Another week, another Benioff barb.
Salesforce CEO Marc Benioff just claimed that Microsoft did “horrible things to Slack” before Salesforce bought it. Then he warned that OpenAI could be next in line for the same “dark playbook.”
It’s the latest in a year-long streak of jabs.
He’s called Copilot a “glorified Clippy,” mocked Nadella for being in “panic mode,” and repeatedly framed Microsoft as the villain in an AI ecosystem now defined by platform wars.
The strategy? Keep beating the drum on Microsoft’s antitrust baggage and stir up just enough doubt to make Salesforce look like the safer bet.
The Bigger Story
This isn’t a one-off outburst. It’s part of a years-long grudge match between two enterprise giants.

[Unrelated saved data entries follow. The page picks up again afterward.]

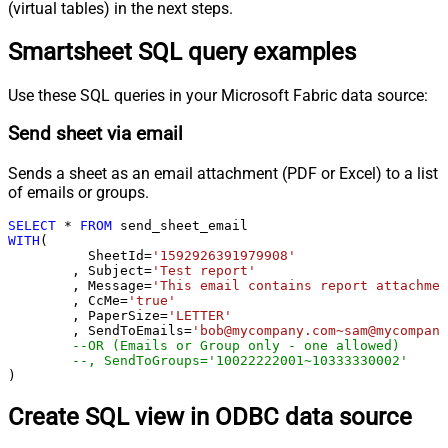
(virtual tables) in the next steps.
Smartsheet SQL query examples
Use these SQL queries in your Microsoft Fabric data source:
Send sheet via email
Sends a sheet as an email attachment (PDF or Excel) to a list
of emails or groups.
SELECT
*
FROM
WITH
(

	  SheetId
=
'1592926391979908'
	, Subject
=
'Test report'
	, Message
=
'This email contains report attachmen
	, CcMe
=
'true'
	, PaperSize
=
'LETTER'
	, SendToEmails
=
'bob@mycompany.com~sam@mycompany
--OR (Emails or Group only - one allowed)
--, SendToGroups='10022222001~10333330002'
)
Create SQL view in ODBC data source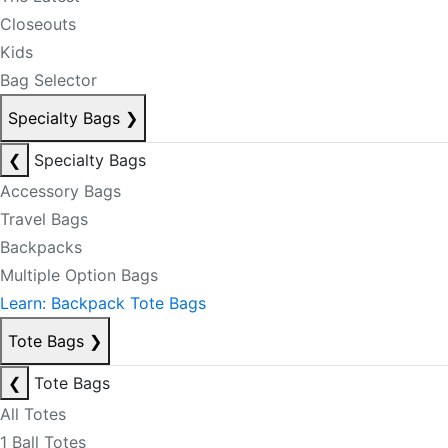
Closeouts
Kids
Bag Selector
Specialty Bags
❯
❮
Specialty Bags
Accessory Bags
Travel Bags
Backpacks
Multiple Option Bags
Learn: Backpack Tote Bags
Tote Bags
❯
❮
Tote Bags
All Totes
1 Ball Totes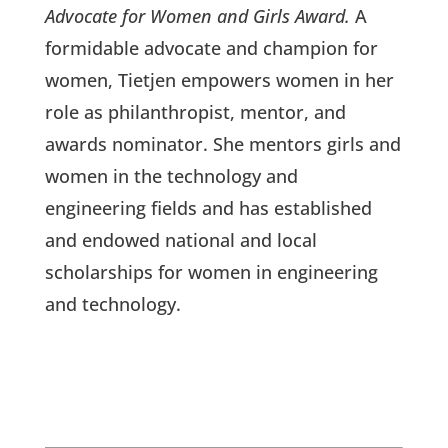
Advocate for Women and Girls Award.
A
formidable advocate and champion for
women, Tietjen empowers women in her
role as philanthropist, mentor, and
awards nominator. She mentors girls and
women in the technology and
engineering fields and has established
and endowed national and local
scholarships for women in engineering
and technology.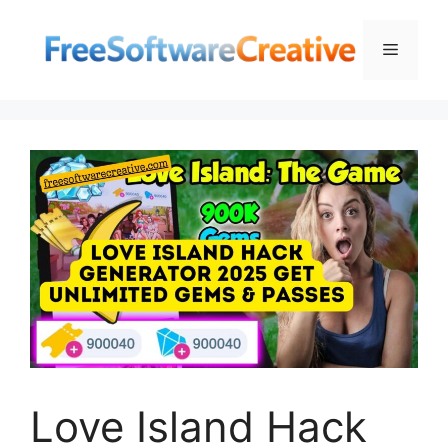
Skip
to
Menu
content
Love Island Hack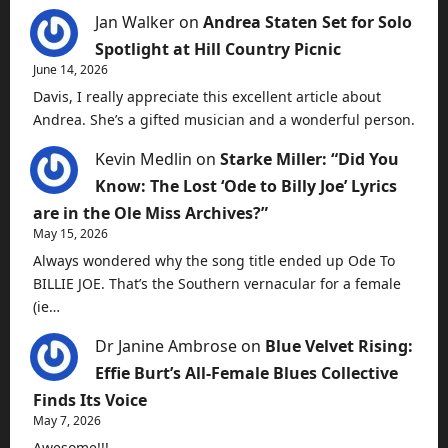
Jan Walker
on
Andrea Staten Set for Solo
Spotlight at Hill Country Picnic
June 14, 2026
Davis, I really appreciate this excellent article about
Andrea. She’s a gifted musician and a wonderful person.
Kevin Medlin
on
Starke Miller: “Did You
Know: The Lost ‘Ode to Billy Joe’ Lyrics
are in the Ole Miss Archives?”
May 15, 2026
Always wondered why the song title ended up Ode To
BILLIE JOE. That’s the Southern vernacular for a female
(ie…
Dr Janine Ambrose
on
Blue Velvet Rising:
Effie Burt’s All-Female Blues Collective
Finds Its Voice
May 7, 2026
Awesome!!!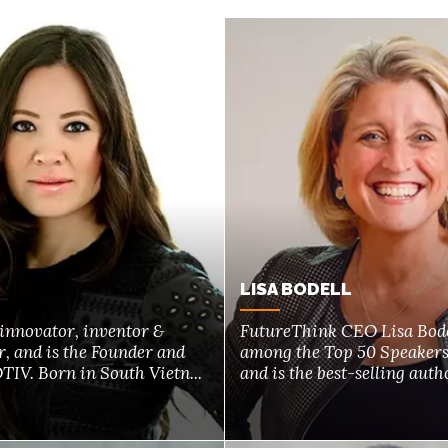
LISA BODELL
 innovator, inventor &
FutureThink CEO Lisa Bode
, and is the Founder and
among the Top 50 Speaker
IV. Born in South Vietn...
and is the best-selling author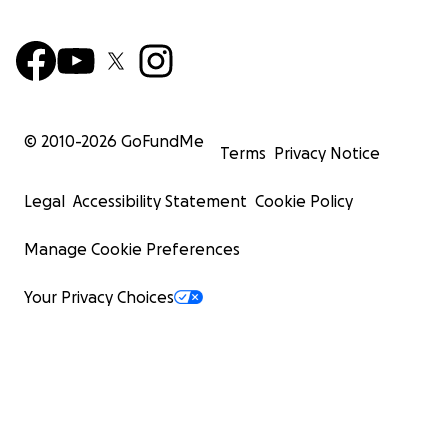
© 2010-
2026
GoFundMe
Terms
Privacy Notice
Legal
Accessibility Statement
Cookie Policy
Manage Cookie Preferences
Your Privacy Choices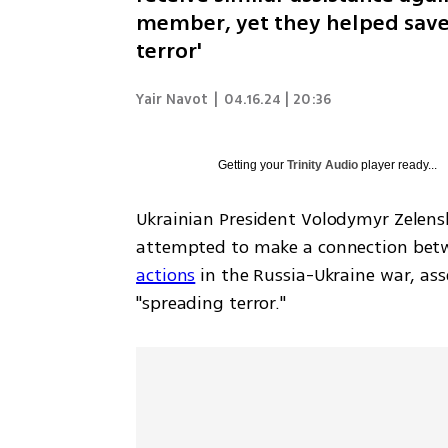
member, yet they helped save 
terror'
Yair Navot
|
04.16.24 | 20:36
Getting your
Trinity Audio
player ready...
Ukrainian President Volodymyr Zelen
attempted to make a connection betwe
actions
 in the Russia-Ukraine war, as
"spreading terror." 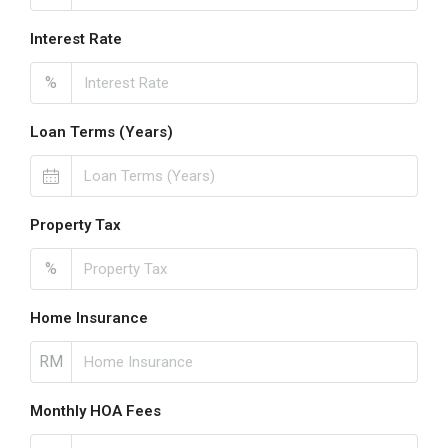
Interest Rate
%
Loan Terms (Years)
Property Tax
%
Home Insurance
RM
Monthly HOA Fees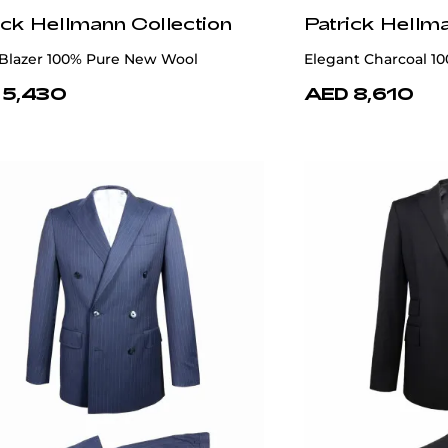
ick Hellmann Collection
Patrick Hellm
 Blazer 100% Pure New Wool
Elegant Charcoal 1
 5,430
AED 8,610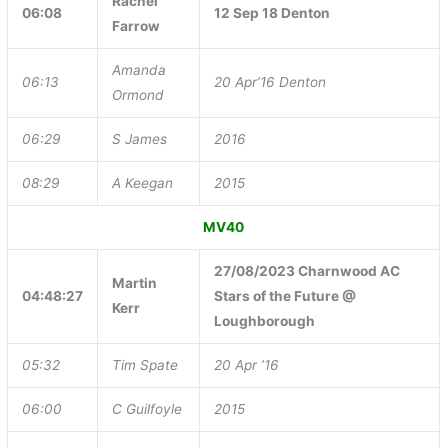
Rachel
06:08
12 Sep 18 Denton
Farrow
Amanda
06:13
20 Apr’16 Denton
Ormond
06:29
S James
2016
08:29
A Keegan
2015
MV40
27/08/2023 Charnwood AC
Martin
04:48:27
Stars of the Future @
Kerr
Loughborough
05:32
Tim Spate
20 Apr ’16
06:00
C Guilfoyle
2015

It started with Slack vs. Teams:
In 2020, Slack filed a complaint accusing Microsoft of bundling Teams with Office to crush the competition.
The EU launched a formal investigation in 2023.
Microsoft eventually unbundled Teams across Europe — a quiet but clear concession, and a win Benioff’s still milking.
Since then, Benioff has positioned Microsoft as the bully of the SaaS world — using distribution power to dominate, not out-innovate. And with AI platforms now in the spotlight, he’s making sure that story sticks.
Meanwhile, Salesforce is scaling up its own offense:
Hiring 1,000 AEs to push Agentforce into the market.
Framing the fight not just as a product race – but as a battle over control and trust.
Why You Should Care
Benioff’s attacks may feel more like one-off smears than strategy – but don’t be fooled.
This is classic Trump-style comms: repeatable jabs, emotional language, and a steady drumbeat designed to shape perception before the facts catch up.
“Glorified Clippy” isn’t just a dig, it’s a narrative anchor. Not unlike “Sleepy Joe.”
So what’s the takeaway for PMMs?
Consider this a fascinating (if painful) case study in competitive positioning – and a reminder that competitive narratives don’t just get shaped on homepages or in sales calls.